Note: This doesn’t mean you can publish the same video on as many pages as you like with no consequences. If the pages are otherwise very similar, target similar keywords, and have identical video titles and thumbnails, then this can still create confusion and ranking cannibalization. However, this would be a problem at page level rather than video level.

In the future, there may well emerge a tool to indicate duplication at a media asset level. For now, though, the best solution is to ensure that each page you create contains unique content in addition to any duplicated assets. And trust Google to know which page is most appropriate to rank for any given query.

Solution: Don’t use rel=”canonical”. Just make sure every page has unique copy and other unique media.

What if you need to use the same video multiple times?

For example, if you want to use it on a help page and a blog post. Rest assured, you can still do this without worrying about duplication. However, some people still feel that you should use rel=”canonical” to indicate this duplication. Their reason? The videos are identical, so one of the pages has to be more appropriate than the other to rank. This isn’t true, though. Because rel=”canonical” only operates at a page level rather than a media asset level, it would be an incorrect use of the protocol.

3. Using URL parameters to indicate timestamps without rel=”canonical”

If you want to stipulate to a browser to start a video at a specific point (rather than the start), you would probably use URL parameters. For example, YouTube videos work with a “?t=” parameter, and Wistia videos work with “?wtime=”. 

URL parameters are a really useful feature. But they can be especially beneficial for Video SEO, since they allow you to create URLs to use in Clip Schema in combination with VideoObject. This, in turn, allows you to ensure that your videos are indexed for “Key Moments” in Google search, thereby taking up more attention and space in the results pages for any given query.

However, if you use URL parameters like this, you’re technically creating duplicate pages for each “clip”. Which Google isn’t always able to assume should be defaulted to the page root. You therefore need to implement rules which ensure that any URL using the query parameter that stipulates video rules is automatically canonicalized back to the page without this query parameter (typically the root URL).

Solution: Ensure that canonical rules automatically add a tag for URLs with a timestamp parameter. Make it point to the variation of the URL without this parameter included.

4. Automatically canonicalizing query parameters that determine lightboxes and video galleries

Do you have a video lightbox or gallery on your site? If so, then chances are you’re using video plugins or embed codes that use query parameters or hashes to indicate a URL variation.
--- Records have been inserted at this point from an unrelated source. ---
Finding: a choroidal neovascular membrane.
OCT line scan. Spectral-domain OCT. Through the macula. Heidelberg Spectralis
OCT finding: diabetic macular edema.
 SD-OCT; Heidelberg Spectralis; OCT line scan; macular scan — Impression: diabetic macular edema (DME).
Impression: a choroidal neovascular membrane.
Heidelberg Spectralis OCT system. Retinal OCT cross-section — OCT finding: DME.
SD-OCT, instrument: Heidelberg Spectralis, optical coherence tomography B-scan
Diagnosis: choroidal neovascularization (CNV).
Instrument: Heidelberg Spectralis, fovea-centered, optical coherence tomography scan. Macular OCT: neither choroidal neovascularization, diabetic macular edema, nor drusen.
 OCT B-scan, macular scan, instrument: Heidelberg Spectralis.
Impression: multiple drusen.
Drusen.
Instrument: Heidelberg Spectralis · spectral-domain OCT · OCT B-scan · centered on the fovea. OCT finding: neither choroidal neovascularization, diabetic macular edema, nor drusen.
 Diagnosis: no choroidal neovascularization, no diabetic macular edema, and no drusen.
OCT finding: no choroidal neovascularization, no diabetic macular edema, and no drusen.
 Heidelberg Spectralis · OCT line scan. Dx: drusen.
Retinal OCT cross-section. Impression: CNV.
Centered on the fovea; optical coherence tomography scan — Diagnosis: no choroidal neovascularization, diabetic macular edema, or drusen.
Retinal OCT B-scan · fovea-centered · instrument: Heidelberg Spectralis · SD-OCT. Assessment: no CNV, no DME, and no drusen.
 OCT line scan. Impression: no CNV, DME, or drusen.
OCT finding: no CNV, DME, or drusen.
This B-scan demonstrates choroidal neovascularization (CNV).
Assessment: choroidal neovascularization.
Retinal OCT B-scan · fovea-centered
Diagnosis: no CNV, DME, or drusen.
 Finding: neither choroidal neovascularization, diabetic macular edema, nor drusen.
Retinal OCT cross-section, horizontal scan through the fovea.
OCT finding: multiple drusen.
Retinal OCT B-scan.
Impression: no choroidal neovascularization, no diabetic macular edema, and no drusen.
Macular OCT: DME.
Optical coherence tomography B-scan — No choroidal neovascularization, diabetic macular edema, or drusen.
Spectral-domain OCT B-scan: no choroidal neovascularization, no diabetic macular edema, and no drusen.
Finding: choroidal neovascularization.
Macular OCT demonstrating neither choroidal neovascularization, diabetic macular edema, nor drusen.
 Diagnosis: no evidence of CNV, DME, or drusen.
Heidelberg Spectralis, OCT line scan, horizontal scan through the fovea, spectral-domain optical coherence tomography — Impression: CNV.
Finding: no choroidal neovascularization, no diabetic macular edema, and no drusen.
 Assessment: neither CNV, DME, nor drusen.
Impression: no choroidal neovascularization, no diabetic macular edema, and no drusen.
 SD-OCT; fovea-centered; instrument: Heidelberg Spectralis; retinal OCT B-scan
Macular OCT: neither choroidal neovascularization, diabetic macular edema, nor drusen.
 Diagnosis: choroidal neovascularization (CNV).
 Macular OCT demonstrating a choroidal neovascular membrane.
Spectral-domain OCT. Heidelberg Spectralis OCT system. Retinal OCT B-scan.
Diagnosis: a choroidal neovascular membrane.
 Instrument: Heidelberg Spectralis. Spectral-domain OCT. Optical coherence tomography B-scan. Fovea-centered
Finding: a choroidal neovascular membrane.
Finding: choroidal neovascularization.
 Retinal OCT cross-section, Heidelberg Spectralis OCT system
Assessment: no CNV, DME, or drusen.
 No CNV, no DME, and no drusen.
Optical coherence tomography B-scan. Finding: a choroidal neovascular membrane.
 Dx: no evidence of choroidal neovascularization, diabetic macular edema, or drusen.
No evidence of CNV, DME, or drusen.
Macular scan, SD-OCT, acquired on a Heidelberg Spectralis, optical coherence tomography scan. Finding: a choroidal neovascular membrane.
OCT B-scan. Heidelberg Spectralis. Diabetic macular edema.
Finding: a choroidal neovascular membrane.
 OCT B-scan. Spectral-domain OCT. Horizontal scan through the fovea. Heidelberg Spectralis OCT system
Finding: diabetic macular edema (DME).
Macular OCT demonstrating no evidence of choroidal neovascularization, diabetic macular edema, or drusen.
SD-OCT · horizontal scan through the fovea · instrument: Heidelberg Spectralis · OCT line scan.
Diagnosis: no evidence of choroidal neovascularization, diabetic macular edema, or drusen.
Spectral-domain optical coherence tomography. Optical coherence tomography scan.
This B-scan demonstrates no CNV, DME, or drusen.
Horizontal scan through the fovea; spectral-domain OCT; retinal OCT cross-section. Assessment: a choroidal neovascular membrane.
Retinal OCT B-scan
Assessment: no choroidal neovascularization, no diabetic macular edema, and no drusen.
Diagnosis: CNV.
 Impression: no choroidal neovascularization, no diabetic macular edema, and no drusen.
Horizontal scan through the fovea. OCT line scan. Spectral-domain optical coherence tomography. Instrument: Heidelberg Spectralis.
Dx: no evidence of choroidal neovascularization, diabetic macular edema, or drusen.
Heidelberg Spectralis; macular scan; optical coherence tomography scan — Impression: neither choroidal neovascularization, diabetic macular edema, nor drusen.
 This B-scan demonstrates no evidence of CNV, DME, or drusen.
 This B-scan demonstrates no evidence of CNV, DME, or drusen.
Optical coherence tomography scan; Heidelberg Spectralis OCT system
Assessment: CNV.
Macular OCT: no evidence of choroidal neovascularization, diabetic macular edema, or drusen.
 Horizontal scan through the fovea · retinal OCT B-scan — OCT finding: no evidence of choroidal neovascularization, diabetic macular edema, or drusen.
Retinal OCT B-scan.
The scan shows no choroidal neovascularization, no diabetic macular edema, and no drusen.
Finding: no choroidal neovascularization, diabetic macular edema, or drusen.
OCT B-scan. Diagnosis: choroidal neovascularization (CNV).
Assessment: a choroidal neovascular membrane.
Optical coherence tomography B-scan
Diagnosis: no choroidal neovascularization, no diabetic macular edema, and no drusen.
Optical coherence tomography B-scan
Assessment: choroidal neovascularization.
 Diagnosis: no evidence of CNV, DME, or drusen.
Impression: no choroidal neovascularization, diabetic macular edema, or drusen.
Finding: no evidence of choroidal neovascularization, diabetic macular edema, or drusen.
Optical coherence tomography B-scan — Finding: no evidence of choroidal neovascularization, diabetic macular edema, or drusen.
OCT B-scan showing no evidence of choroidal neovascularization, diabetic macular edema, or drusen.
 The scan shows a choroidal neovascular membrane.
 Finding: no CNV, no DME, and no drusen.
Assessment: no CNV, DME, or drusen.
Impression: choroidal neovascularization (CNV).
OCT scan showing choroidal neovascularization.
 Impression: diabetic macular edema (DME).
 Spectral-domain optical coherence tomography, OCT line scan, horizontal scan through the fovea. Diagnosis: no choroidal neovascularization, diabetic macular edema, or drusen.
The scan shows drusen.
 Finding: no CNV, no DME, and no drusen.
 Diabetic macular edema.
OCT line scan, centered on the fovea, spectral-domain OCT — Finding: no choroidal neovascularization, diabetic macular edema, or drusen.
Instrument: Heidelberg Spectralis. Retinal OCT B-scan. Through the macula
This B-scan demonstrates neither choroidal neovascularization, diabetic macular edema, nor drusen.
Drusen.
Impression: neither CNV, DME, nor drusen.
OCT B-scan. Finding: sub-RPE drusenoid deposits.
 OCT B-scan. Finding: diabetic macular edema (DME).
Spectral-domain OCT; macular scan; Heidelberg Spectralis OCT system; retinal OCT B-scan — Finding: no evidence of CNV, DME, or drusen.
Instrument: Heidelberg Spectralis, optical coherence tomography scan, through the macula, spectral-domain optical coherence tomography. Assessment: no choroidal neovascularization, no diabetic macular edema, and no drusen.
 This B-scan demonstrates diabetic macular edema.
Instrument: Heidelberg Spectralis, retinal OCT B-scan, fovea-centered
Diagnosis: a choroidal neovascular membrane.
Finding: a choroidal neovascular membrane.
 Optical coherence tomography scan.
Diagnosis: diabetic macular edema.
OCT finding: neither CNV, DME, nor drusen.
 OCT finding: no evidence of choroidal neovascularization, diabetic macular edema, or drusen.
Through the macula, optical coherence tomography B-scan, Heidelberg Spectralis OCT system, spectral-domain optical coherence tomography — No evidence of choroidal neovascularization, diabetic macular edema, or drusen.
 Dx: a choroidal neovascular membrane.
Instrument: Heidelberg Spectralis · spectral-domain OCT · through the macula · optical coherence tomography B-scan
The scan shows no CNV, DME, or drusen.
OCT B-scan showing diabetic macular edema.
In such cases, the video player won’t load until the JavaScript is triggered, which is indicated by the adapted URL. For Googlebot to be able to find, render, and index these embedded videos, the URL variations themselves must be crawlable and indexable. This might sound contradictory to the advice we gave before. But there’s a crucial difference between the two situations: The change in content on the page, which occurs with the JavaScript function.

You need to make these types of dynamically generated pages, such as those created through Wistia Channels, available for search engine crawlers. However, we recommend that you don’t use noindex or rel=”canonical” tags. This does mean you have to carefully consider the automatic canonical rules. In addition, you have to ensure that any parameters you use are not automatically grouped in with timestamp parameters, or tracking parameters that are implemented by other analytics platforms. These should be automatically canonicalized.

Solution: Don’t add canonical tags to these pages.

In summary

The rel=”canonical” tag can be a useful tool in your SEOs arsenal. It specifies the “canonical URL,” or the “preferred” version of a web page. This means you can avoid pointing Google towards duplicate content. So if you use the rel=”canonical” tag correctly, it will improve your site’s SEO. Awesome, right? That’s why it’s good to know what the common mistakes are when using this task, and how to correct them.